Washington : U.S. President George W. Bush on Friday ordered the Central Intelligence Agency (CIA) to comply with the Geneva Convention's ban on torture.
An executive order signed by Bush clarified his position that a secret CIA detention program must be in accordance with Common Article 3 of the Geneva Conventions on wartime detainees, which bans torture and other cruel, inhumane treatments of prisoners.
"I hereby determine that Common Article 3 shall apply to a program of detention and interrogation operated by the Central Intelligence Agency as set forth in this section," the president declared in the order.
CIA Director Michael Hayden said Bush's order sets specific requirements for the detention and interrogation of detainees, which will give CIA interrogators new legal protections against claims of wrongdoing.
"Last September, the president explained how the CIA's program had disrupted attacks and saved lives, and that it must continue on a sound legal footing," White House spokesman Tony Snow commented on the order.
"The president has insisted on clear legal standards so that CIA officers involved in this essential work are not placed in jeopardy for doing their job — and keeping America safe from attacks," he said.

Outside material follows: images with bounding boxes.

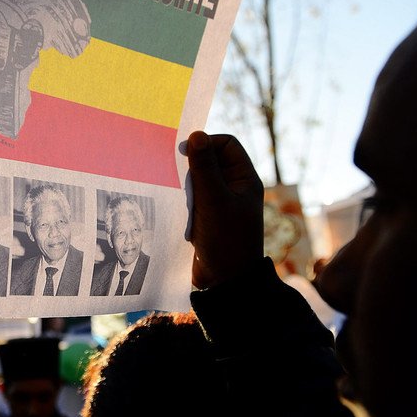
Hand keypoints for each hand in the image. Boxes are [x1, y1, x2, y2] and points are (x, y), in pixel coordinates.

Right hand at [185, 132, 263, 287]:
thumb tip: (196, 134)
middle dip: (192, 163)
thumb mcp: (213, 200)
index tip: (184, 153)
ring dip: (184, 182)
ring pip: (199, 179)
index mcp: (245, 179)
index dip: (207, 143)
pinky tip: (171, 205)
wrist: (226, 282)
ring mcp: (220, 203)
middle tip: (172, 170)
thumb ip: (204, 167)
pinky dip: (181, 198)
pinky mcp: (206, 218)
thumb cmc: (226, 240)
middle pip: (211, 160)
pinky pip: (192, 198)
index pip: (226, 144)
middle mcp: (234, 188)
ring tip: (172, 190)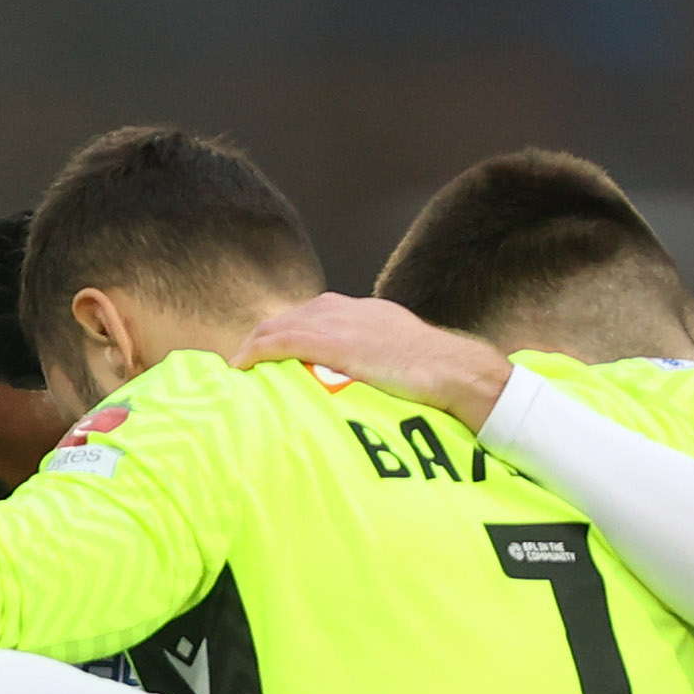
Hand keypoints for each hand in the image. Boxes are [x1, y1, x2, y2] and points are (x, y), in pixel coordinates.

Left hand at [231, 292, 512, 427]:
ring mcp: (339, 323)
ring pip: (278, 327)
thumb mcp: (399, 356)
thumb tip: (360, 384)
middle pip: (287, 318)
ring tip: (238, 370)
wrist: (454, 370)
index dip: (282, 335)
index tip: (267, 356)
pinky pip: (283, 341)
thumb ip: (374, 362)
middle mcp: (344, 309)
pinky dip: (258, 351)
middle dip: (261, 340)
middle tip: (242, 366)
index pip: (308, 316)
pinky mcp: (335, 343)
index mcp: (360, 311)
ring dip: (253, 347)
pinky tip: (243, 366)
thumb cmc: (434, 374)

The new order came nearly a year after the Bush administration suspended its secret prison system and transferred inmates to the U.S. military prison at Guantanamo Bay, Cuba, following a Supreme Court ruling that placed the program in doubt.

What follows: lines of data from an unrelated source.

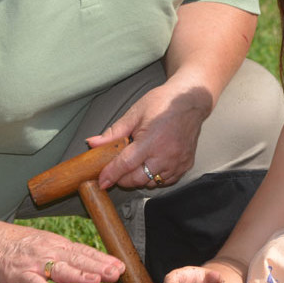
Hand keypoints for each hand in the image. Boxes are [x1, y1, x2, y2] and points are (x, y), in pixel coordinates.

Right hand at [0, 220, 124, 282]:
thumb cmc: (17, 245)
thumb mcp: (46, 244)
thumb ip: (67, 255)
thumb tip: (91, 263)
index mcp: (58, 245)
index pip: (85, 252)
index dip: (104, 259)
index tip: (121, 266)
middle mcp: (50, 252)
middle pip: (78, 260)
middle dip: (99, 267)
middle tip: (116, 273)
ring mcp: (35, 263)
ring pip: (60, 270)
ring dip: (79, 275)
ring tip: (95, 281)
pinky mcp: (18, 275)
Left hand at [87, 82, 209, 189]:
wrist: (190, 100)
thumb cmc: (163, 103)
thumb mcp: (135, 113)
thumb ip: (114, 132)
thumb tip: (92, 144)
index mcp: (152, 140)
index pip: (126, 164)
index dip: (111, 174)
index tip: (102, 181)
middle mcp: (166, 154)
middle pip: (138, 179)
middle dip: (123, 178)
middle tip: (117, 170)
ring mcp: (178, 161)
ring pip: (152, 182)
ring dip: (140, 178)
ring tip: (136, 164)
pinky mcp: (186, 164)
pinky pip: (166, 180)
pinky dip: (155, 177)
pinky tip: (152, 165)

The Bush administration has been under international scrutiny over its treatment of terror suspects, including harsh interrogation techniques and secret imprisonment.

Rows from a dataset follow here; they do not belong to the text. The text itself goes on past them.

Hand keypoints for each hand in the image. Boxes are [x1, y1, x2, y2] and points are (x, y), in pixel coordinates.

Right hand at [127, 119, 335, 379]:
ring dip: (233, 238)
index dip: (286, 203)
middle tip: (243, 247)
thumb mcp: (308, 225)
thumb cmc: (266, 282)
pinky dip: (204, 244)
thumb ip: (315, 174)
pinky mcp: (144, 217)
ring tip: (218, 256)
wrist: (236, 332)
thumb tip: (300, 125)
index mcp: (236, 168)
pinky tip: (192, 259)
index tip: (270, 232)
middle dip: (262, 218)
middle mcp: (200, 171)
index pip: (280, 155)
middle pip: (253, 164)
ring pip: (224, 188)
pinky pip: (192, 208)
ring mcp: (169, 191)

Even under the latest executive order, it is still not clear whether some of the most controversial interrogation practices, including the so-called "waterboarding" which makes a prisoner feel he or she is going to be drowned, will continue.
Moreover, according to the Military Commission Act signed by Bush last October, the president can "interpret the meaning and application" of international rules on prisoner treatment, a provision aimed to allow him to authorize aggressive interrogation methods that might otherwise be seen as illegal by international courts.